UPDATE: AUGUST 2009 - the Ondestrak has been published as part of a paper in the 6th Sound and Music Computing Conference in Porto Portugal! Be sure to check out all of the other cool Gametrak applications. Here's the link: http://smc2009.smcnetwork.org/programme/pdfs/243.pdf
Lastly, thanks for everyone who's shown enthusiasm in this. The word "Ondestrak" didn't exist 8 months ago, as confirmed by the total lack of Google hits. Now there are 14 pages of hits (admittedly, mostly YouTube related, but still). So, again, thanks everyone.
Step 1: Historical Background
What made the Ondes Martenot unique compared to its more popular cousin, the Theremin, was that it was a tactile instrument. As anyone who's ever played with a Theremin can attest to, they can be difficult instruments to play with any sort of intuition or accuracy because there are no physical markers to gauge one's actions with. The Ondes, on the other hand, employed a ribbon-controller composed of a looped string with a ring tied in the middle in which one placed one's finger and slid the ribbon back and forth to control pitch. In later models this controller was mounted parallel to a keyboard so that the location of the ring, or "la bague," directly corresponded to the notes above it. This configuration allowed for greater accuracy than the finicky Theremin controller and was more intuitive to musicians familiar with the traditional keyboard.

**Stored data**

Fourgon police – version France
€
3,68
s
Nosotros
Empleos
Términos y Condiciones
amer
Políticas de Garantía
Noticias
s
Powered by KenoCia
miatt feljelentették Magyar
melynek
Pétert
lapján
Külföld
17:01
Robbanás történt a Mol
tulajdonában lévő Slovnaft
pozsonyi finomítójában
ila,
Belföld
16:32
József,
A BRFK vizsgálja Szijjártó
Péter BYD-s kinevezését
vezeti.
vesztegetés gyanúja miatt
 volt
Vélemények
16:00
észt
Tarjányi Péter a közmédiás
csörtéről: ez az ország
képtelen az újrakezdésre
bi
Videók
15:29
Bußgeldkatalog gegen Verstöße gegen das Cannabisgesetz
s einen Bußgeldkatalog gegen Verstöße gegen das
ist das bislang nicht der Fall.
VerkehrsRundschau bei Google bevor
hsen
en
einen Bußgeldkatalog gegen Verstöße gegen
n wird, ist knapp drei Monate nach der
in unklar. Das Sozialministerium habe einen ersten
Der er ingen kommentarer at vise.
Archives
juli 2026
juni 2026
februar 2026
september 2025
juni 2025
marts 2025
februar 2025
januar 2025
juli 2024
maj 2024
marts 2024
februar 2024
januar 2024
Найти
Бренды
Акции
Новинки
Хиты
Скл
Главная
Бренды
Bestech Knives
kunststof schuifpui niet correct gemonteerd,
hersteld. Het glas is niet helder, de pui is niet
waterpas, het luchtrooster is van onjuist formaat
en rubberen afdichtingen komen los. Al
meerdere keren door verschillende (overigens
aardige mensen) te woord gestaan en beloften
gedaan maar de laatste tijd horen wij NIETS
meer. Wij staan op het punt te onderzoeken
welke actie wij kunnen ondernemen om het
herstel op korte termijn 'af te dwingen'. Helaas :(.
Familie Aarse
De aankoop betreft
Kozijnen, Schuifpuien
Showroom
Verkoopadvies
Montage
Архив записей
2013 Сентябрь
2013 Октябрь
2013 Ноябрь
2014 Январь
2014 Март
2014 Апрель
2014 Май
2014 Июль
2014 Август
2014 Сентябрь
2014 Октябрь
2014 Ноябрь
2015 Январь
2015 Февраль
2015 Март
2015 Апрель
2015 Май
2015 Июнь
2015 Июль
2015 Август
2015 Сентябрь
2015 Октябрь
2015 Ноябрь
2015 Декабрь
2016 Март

**Task**
Pick up the Ondestrak text after its final sentence and continue writing it. The listing is separate material, unrelated to the Ondestrak text.

**Task result**
Step 2: Available Contemporary Controllers
EDIT: I've just stumbled across Electric Western's Phantastron, which looks like a very promising, reasonably affordable, all vacumn tube, kit-project instrument that gives a very convincing early synth sound with a ribbon-type controller. All I can say is that it looks very promising.
Step 3: My Project
All of the materials needed for this project are a Gametrak video game controller, a copy of the programming environment Max/MSP (found at Cycling '74), and a few sundry pieces available at any hardware store.
I really want to stress the simplicity of this project. I have as much knowledge of electrical engineering and programming " as a novice in a nunnery," so this is all within your grasp. The hardest that this project gets is a bit of soldering and hack-saw manipulation, which, trust me, you are capable of.
I sought to build a controller which mimicked a true musical instrument. By that I mean that I wanted the user to be able to alter the instrument's pitch, volume and timbre, and for the instrument to go silent when not being interfaced by the musician. I'm also interested in the way that the Ondes captures gestures with both the ribbon in the right hand and the volume button, or "touch d'intensite" in the left. I wanted all 3 aspects of my instrument's sound to be manipulated by the gestures in one hand.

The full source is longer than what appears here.